Sure but this kinda proves my point. It can potentially generate good code for simple, atomic problems. It can't write me a REST service that hooks into an existing web backed spread over multiple repos of proprietary code.
Any relationship not visible in the code seems to be outside its capabilities to understand for the moment. I'll be impressed when I can point it at a server cluster and the associated dozen repos, give it some clues, and it can understand how the code for a server cluster interacts with said cluster's configuration and database hookups by simply scanning the files/repos and the info I textually provide.
The problem for us devs is not that it will replace you completely (although that day is coming, but it's at least a decade away). The problem is that as developer productivity increases dramatically this may put pressure on developer job positions, salaries, etc. One hope is that as the price of developing software plummets it will increase demand accordingly so that we won't feel it that much. God knows there is still a ton of areas where software or better software would help out a lot but it is cost prohibitive at the moment. Once we get into robotics basically anything that humans do can be improved with software.
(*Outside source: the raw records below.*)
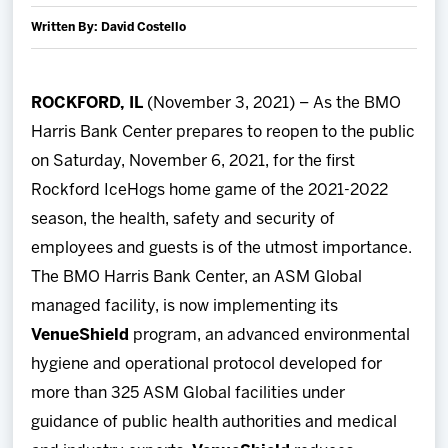
Team
Written By: David Costello
News
ROCKFORD, IL
(November 3, 2021) – As the BMO
Harris Bank Center prepares to reopen to the public
Shop
on Saturday, November 6, 2021, for the first
Multimedia
Rockford IceHogs home game of the 2021-2022
season, the health, safety and security of
Community
employees and guests is of the utmost importance.
The BMO Harris Bank Center, an ASM Global
managed facility, is now implementing its
VenueShield
program, an advanced environmental
hygiene and operational protocol developed for
more than 325 ASM Global facilities under
guidance of public health authorities and medical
More like I'll invest time learning a tool relative to the potential payoff. Right now this tool would be of minimal utility. The vast majority of code I write isn't "make this isolated algorithm more efficient", it's "implement/integrate this new feature into the server cluster". Without deep understanding of the software/server architecture and the ability to derive potential tradeoffs of different approaches, my job cannot be done.
This "if you wait to see results the opportunity will be gone!" mentality is for VCs and other people who's business models require them to be way out on the risk curve, who make a lot of bad calls, but lose relatively little when they fail. It was also partially a product of low interest rates. It is not applicable to most individuals/organizations.
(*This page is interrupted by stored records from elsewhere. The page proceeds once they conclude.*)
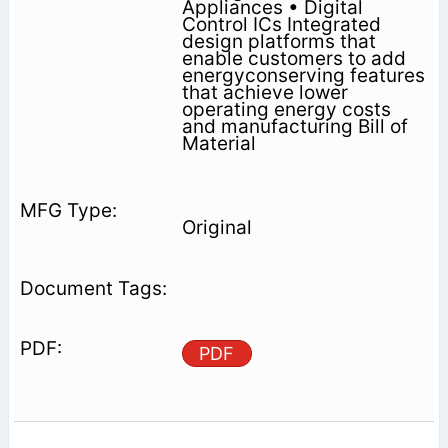
Appliances • Digital
Control ICs Integrated
design platforms that
enable customers to add
energyconserving features
that achieve lower
operating energy costs
and manufacturing Bill of
Material
Original
PDF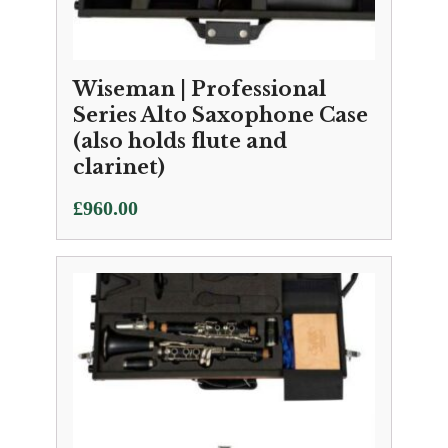
Wiseman | Professional
Series Alto Saxophone Case
(also holds flute and
clarinet)
£
960.00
I use it as an instant StackOverflow for the most part to get around new libraries or libraries/languages I don't use that often. Also generating custom bash one liners or small scripts. It is priceless for this use case. Yeah, sometimes it is wrong, but in my exp. less than 5%. Also we are lucky that for our purposes we can almost always validate the answer almost instantly and without incurring any cost.
Any relationship not visible in the code seems to be outside its capabilities to understand for the moment. I'll be impressed when I can point it at a server cluster and the associated dozen repos, give it some clues, and it can understand how the code for a server cluster interacts with said cluster's configuration and database hookups by simply scanning the files/repos and the info I textually provide.